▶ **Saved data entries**
◆ ◆ ◆
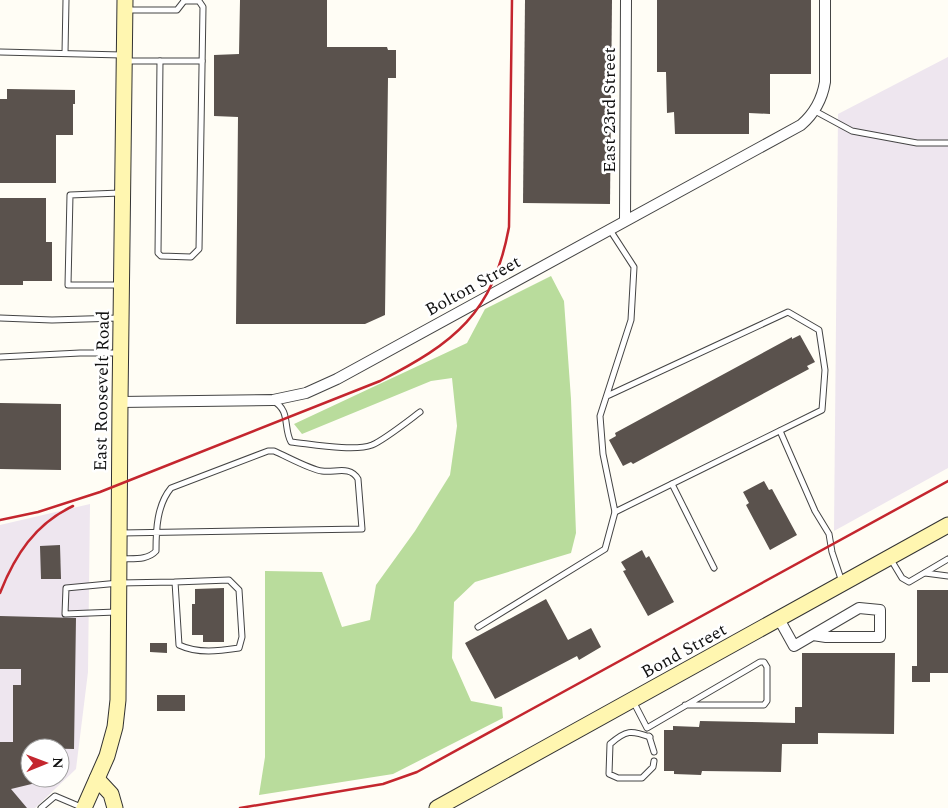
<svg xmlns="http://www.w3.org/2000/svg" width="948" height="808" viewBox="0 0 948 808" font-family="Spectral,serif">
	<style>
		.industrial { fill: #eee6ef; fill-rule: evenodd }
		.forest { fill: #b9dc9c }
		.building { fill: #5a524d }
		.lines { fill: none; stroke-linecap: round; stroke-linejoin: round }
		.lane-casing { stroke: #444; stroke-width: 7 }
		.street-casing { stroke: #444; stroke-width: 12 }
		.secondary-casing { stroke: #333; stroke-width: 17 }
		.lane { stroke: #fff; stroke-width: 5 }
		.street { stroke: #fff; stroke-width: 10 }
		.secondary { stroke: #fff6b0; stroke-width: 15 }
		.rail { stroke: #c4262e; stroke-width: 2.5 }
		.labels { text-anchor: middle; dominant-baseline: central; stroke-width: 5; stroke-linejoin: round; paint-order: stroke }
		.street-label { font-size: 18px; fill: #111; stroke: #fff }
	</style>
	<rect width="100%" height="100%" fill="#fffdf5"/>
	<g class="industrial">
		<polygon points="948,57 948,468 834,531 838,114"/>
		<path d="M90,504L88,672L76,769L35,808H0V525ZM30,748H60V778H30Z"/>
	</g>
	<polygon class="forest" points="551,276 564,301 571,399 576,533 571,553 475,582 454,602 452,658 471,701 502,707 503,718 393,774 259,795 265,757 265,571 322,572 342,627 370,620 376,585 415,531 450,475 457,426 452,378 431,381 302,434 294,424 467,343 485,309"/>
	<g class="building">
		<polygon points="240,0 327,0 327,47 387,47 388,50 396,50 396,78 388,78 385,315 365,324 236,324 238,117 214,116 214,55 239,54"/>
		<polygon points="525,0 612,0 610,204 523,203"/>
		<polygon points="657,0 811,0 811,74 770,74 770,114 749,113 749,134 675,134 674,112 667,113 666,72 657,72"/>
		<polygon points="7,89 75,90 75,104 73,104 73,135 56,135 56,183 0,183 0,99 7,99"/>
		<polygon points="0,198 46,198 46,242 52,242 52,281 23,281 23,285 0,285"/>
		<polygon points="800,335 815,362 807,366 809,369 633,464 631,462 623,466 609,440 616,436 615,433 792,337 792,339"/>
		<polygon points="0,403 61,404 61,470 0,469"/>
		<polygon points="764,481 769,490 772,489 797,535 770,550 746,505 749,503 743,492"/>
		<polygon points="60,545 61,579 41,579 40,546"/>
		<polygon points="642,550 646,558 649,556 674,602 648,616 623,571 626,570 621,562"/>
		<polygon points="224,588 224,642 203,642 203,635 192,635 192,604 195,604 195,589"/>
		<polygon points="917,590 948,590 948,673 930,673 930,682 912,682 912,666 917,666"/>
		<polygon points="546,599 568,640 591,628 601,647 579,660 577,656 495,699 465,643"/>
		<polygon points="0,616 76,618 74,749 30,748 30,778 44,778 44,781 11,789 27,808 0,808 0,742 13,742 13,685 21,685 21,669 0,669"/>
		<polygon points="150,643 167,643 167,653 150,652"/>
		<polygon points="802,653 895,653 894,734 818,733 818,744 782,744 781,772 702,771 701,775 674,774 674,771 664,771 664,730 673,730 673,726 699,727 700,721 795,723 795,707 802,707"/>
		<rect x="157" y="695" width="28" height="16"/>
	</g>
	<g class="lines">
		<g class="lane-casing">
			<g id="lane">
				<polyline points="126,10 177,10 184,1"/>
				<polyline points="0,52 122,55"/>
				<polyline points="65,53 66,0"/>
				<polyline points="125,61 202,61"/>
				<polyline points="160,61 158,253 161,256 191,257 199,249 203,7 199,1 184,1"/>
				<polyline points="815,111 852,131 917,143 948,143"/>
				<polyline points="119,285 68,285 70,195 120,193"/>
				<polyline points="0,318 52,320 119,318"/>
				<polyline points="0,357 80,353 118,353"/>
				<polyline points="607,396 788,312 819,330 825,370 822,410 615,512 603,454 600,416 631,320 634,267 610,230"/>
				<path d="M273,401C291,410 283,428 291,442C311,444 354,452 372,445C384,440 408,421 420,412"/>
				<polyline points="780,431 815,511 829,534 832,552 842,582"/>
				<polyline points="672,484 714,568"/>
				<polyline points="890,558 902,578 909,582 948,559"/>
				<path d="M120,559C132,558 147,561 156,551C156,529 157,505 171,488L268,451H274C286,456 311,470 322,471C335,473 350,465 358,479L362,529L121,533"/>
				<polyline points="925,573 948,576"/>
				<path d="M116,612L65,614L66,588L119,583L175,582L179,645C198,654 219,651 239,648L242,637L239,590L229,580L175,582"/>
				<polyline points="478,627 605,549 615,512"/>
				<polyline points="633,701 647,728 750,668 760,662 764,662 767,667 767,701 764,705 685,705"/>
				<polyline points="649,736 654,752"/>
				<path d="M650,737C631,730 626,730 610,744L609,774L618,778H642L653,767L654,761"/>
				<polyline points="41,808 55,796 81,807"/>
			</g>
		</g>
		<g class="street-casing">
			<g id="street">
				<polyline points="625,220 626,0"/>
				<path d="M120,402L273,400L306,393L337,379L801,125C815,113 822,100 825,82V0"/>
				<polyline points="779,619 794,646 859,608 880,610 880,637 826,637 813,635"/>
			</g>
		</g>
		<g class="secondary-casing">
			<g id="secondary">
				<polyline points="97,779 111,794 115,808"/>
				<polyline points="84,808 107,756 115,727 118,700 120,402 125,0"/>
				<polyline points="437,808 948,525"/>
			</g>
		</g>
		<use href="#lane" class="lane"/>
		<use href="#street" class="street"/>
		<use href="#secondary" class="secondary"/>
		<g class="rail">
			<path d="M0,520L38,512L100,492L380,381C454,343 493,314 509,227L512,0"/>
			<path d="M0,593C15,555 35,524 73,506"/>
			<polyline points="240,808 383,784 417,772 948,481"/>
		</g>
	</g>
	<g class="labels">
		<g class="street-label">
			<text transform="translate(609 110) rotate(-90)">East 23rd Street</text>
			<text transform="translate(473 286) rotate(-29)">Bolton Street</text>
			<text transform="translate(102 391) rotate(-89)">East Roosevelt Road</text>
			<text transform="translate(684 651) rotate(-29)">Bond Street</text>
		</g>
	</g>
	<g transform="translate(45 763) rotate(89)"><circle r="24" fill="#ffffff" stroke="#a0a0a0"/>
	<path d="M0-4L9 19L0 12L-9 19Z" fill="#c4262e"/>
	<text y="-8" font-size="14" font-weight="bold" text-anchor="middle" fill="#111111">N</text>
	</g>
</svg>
◆ ◆ ◆
▶ **Instructions for the task**
Find every line above where the word "lines" occurs, and copy that line.

▶ **Task response**
		.lines { fill: none; stroke-linecap: round; stroke-linejoin: round }
	<g class="lines">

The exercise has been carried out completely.